──────── Document segment ────────
Under long-context workload, SGLang achieves up to 226 TPS/GPU on GB300 NVL72 (1.53X over GB200), under nearly identical GPU throughput, MTP can further achieve an 1.87X increase in per-user throughput (TPS/User).
Furthermore, when compared with matched GB200 NVL72 settings under the same latency conditions, GB300 consistently delivers 1.4X–1.6X TPS/GPU across representative scenarios.
Reproduction instructions can be found here issue:18703.
Highlights
- Long-context (128K/8K) peak throughput: SGLang achieves 226.2 TPS/GPU on GB300 NVL72, with 1.53X advantage over GB200. Under the same throughput, MTP drives 1.87X TPS/User.
- GB300 vs GB200 under matched latency condition: GB300 delivers 1.38X-1.58X TPS/GPU vs GB200 under matched workloads.
- EP decode scaling: GB300's 1.5X larger HBM (288 vs 192 GB) enables 1.6X higher effective decode batch size (40 vs 24 req/GPU), scaling to 288 concurrent requests at DEP8 with minimal retraction.
- PP prefill & optimized Attention kernel: 8.6s TTFT for 128K prefill with dynamic chunking (1.07X–1.23X lower than GB200), powered by a 1.35X faster FMHA kernel via 2x SFU throughput increase in key instructions used in attention softmax.
Methods
This section describes the main techniques that enable GB300’s long-context gains.
1. Deployment & Integration with NVIDIA Dynamo
In this blog, the deployment of DeepSeek-R1 on GB300 NVL72 is orchestrated using NVIDIA Dynamo, a high-performance control plane for cluster-scale prefill–decode (PD) disaggregated inference. Dynamo handles the complexities of coordinating heterogeneous prefill and decode worker pools, providing KV-cache-aware routing, worker coordination, lifecycle management, and an optimized pre- and post-processing stack to sustain ultra-high throughput at scale.
──────── Data extract ────────
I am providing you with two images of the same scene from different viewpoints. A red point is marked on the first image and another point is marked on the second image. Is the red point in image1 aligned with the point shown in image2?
────────
▸ **Problem A**
According to the GB300 benchmark text, how much HBM does GB300 have compared with GB200?
▸ **Problem B**
Reproduce the passage from the GB300 benchmark text starting with "Reproduction instructions can" and going on through "GB300’s long-context gains.".

▸ **Task answer A**
288 GB, versus 192 GB for GB200.

▸ **Task answer B**
Reproduction instructions can be found here issue:18703.
Highlights
- Long-context (128K/8K) peak throughput: SGLang achieves 226.2 TPS/GPU on GB300 NVL72, with 1.53X advantage over GB200. Under the same throughput, MTP drives 1.87X TPS/User.
- GB300 vs GB200 under matched latency condition: GB300 delivers 1.38X-1.58X TPS/GPU vs GB200 under matched workloads.
- EP decode scaling: GB300's 1.5X larger HBM (288 vs 192 GB) enables 1.6X higher effective decode batch size (40 vs 24 req/GPU), scaling to 288 concurrent requests at DEP8 with minimal retraction.
- PP prefill & optimized Attention kernel: 8.6s TTFT for 128K prefill with dynamic chunking (1.07X–1.23X lower than GB200), powered by a 1.35X faster FMHA kernel via 2x SFU throughput increase in key instructions used in attention softmax.
Methods
This section describes the main techniques that enable GB300’s long-context gains.